Displaying a masterful grasp of form and structure, Welsh's writing continues to mix terror and farce in equal measure. His words drip with such authenticity and sparkle, both on the page and in performance, with such astute rhythms that they have the power to induce the kind of collective experience that up to now has been illegal.

Even so the best performance of the week was that of Pat McCabe who has the kind of surreal comic touch worthy of Flann O'Brien. Yet, with a whisper, he can cut the atmosphere to the hone as he did for a chilling revisit to the cold, grey world of his masterpiece, The Butcher Boy. McCabe - like Welsh and Jennifer Johnston who read earlier in the week is a superb reader of his own work and all three provide convincing evidence for the view that literature can be so much more than words on a page.

READ MORE

Mind you the poets had something to say about that as well and on Thursday, American academic and poet Dana Gioia flew in to give a lecture on that very subject. Entitled Poetry Now: The Collapse of Print Culture, Gioia discussed the changing hierarchies of a culture that is moving away from the printed world towards some kind of multi cultural babel where folk culture (Rap music, to use his example) can achieve the same parity of esteem in the popular consciousness that at one time was the sole preserve of dead white Europeans. As if to under score the point, the biggest turn out for any of the poets reading this year was for the dub poet, Benjamin Zephaniah.

Zephaniah, who gave two performances, one for children and one for grown ups, is an oral poet steeped in Jamaican tradition.
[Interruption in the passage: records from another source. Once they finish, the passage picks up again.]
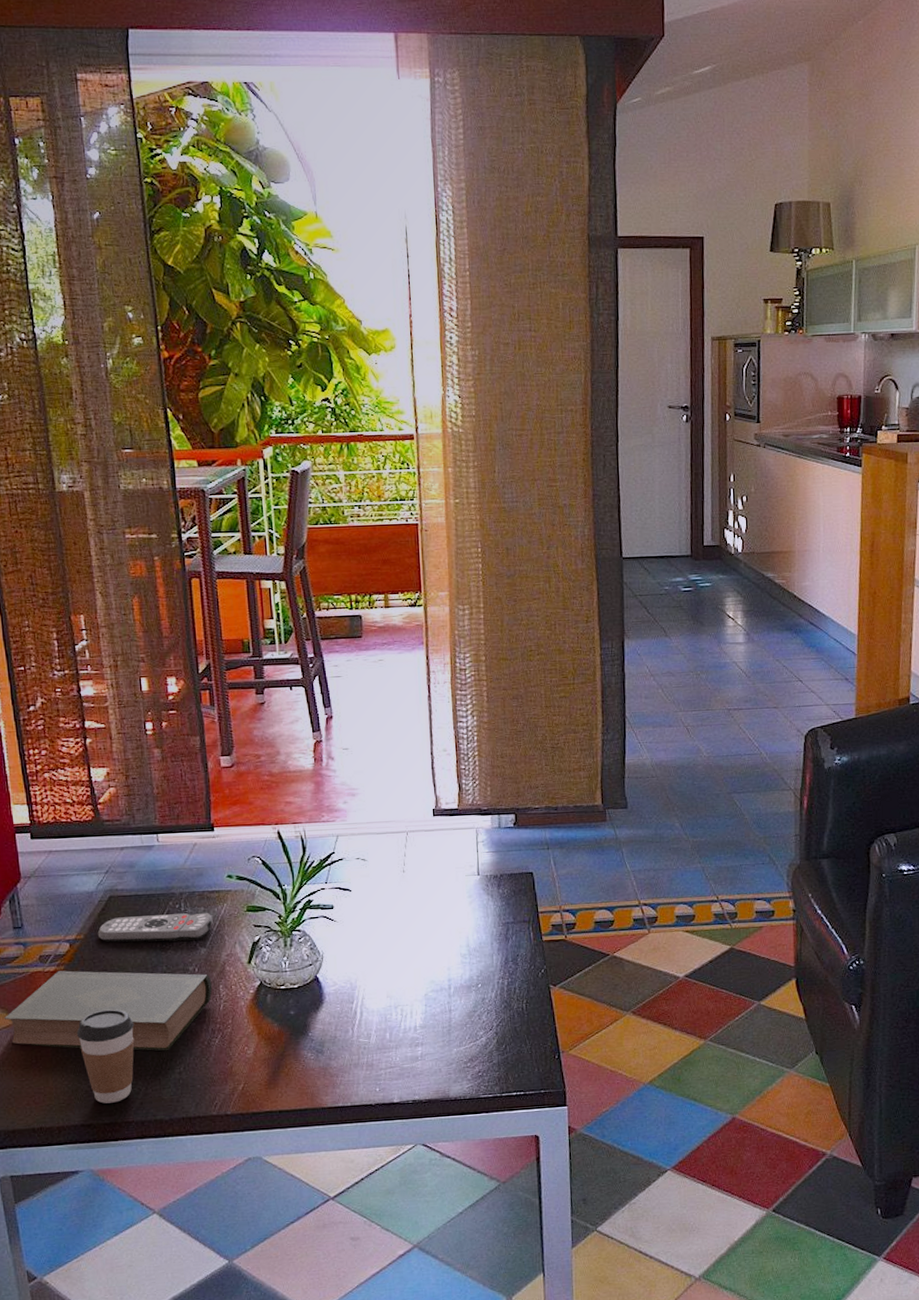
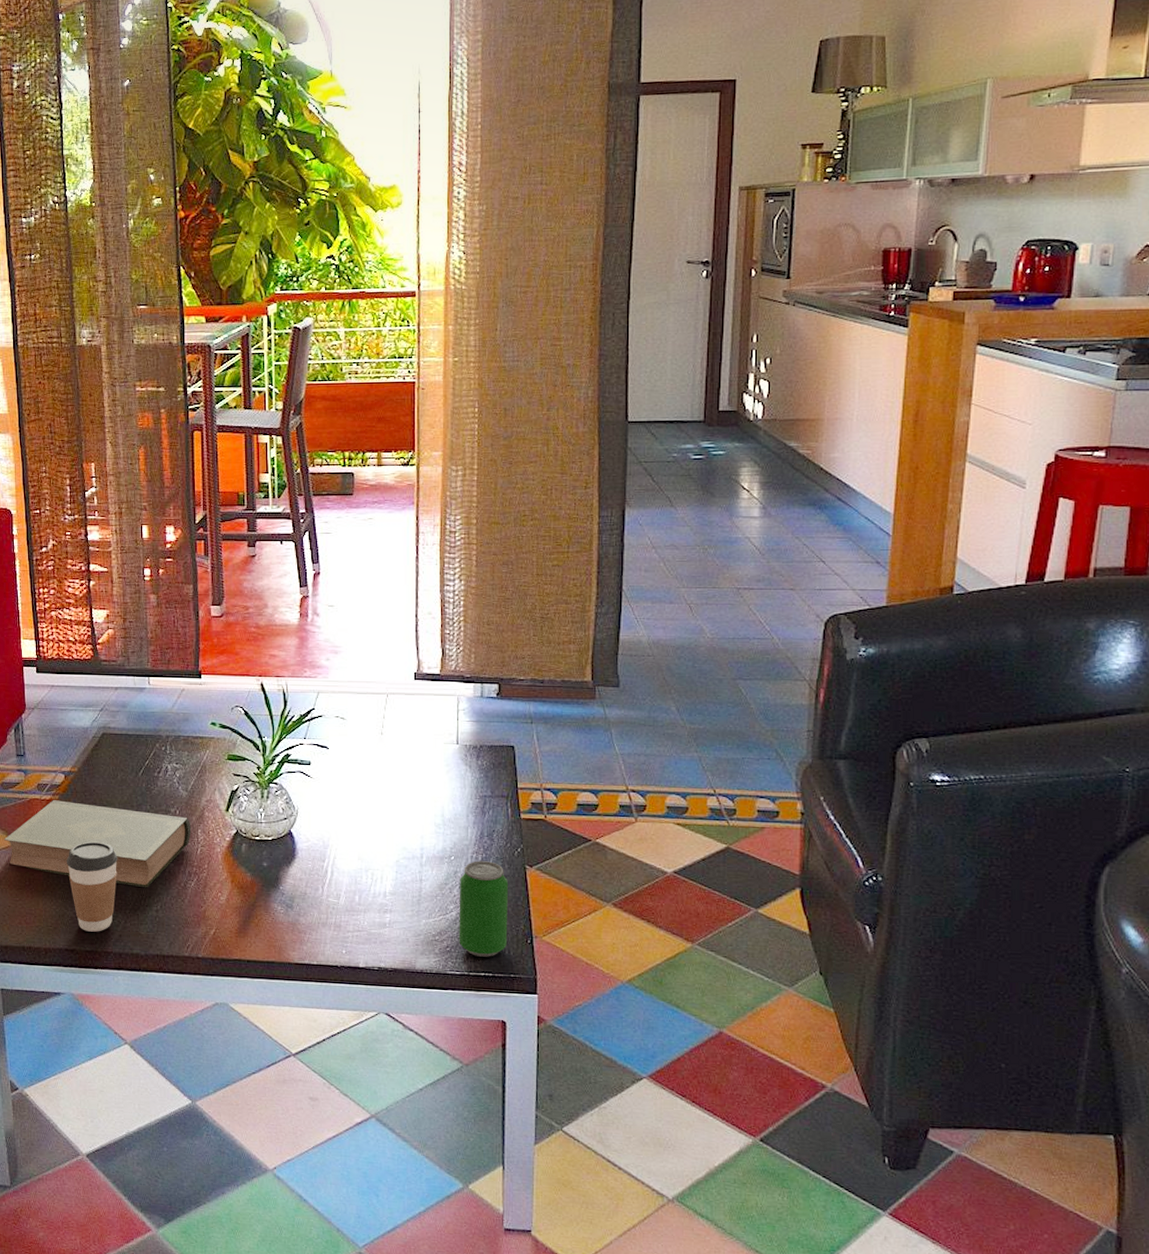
remote control: present [97,912,213,943] -> none [90,754,195,783]
beverage can: none [488,985,536,1078] -> present [459,861,509,957]

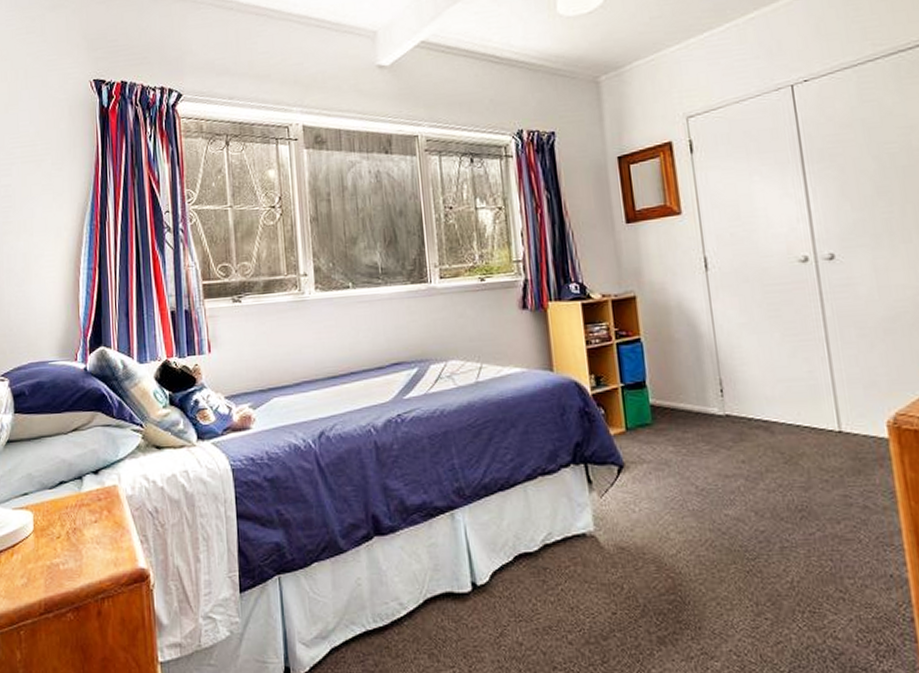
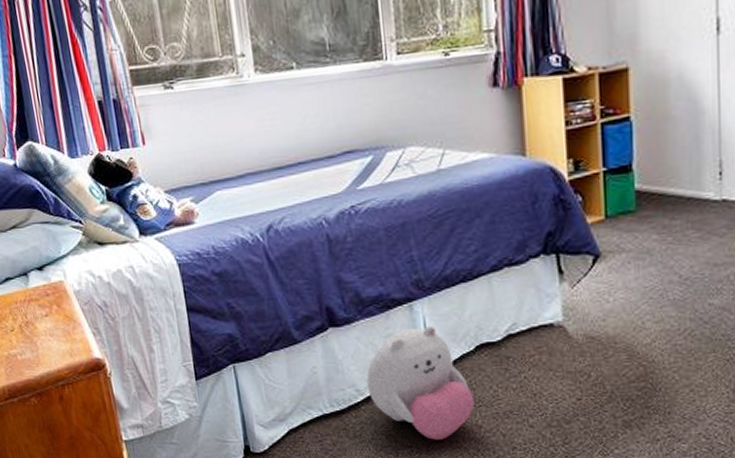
plush toy: none [409,534,515,659] -> present [366,325,475,440]

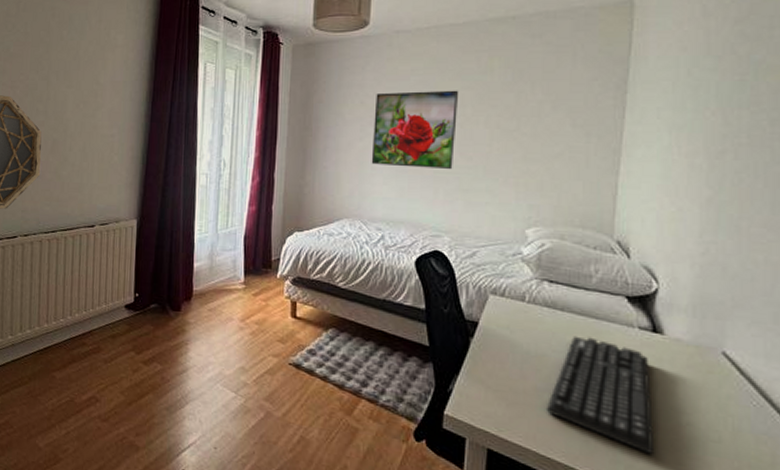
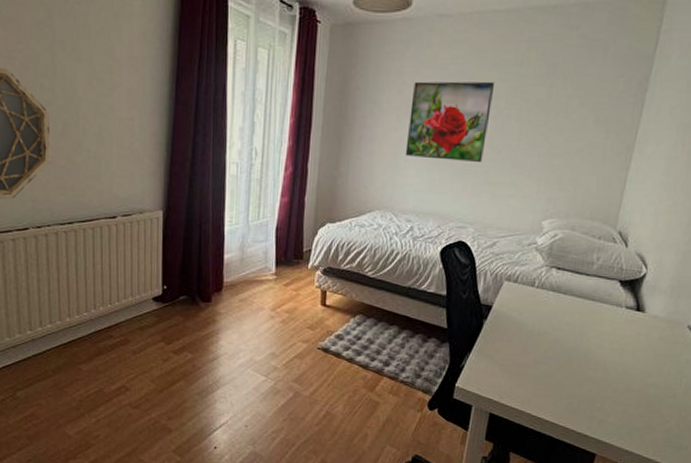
keyboard: present [545,335,655,454] -> none [541,315,630,409]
Self taught since leaving school at the age of twelve, he explained, in a lively question and answer session at the children's reading, that he composes most of the poems in his head and only writes them town when it comes time to publish them in book form. He also pointed out that some of the poems he was reading for them - had also gone down just as well with the adults the night before.

Besides that particular debate - on the state of print culture, Cuirt continued its policy of courting controversy. Paraic Breathnach got the ball rolling with his opening remarks at the festival launch about what he called the "Begrudger's guide to the Arts" that seemed to inform the city fathers' approach to the arts community in Galway. Of course, artists are the easiest people in the world to provoke and for all lovers of fiery debate the programming of three discussion forums held much promise.

In the main, the issue was that of translation. For the poets, it was the translation between Irish and English, for the theatre people, it was the performance of Irish theatre abroad, and for the film makers it was the translation of commerce into art. Unfortunately, there was none of the vitriol which can turn such occasions into an essential blood sport, for the public, but although things remained civil, there was plenty of fevered speculation.

Although now ten years old, Cuirt still maintains its spirit of informal intimacy combined with the utmost respect for the writer and, his or her work. Expertly organised, it remains, to quote, Pat McCabe, the best festival of literature in the country. And the best craic!"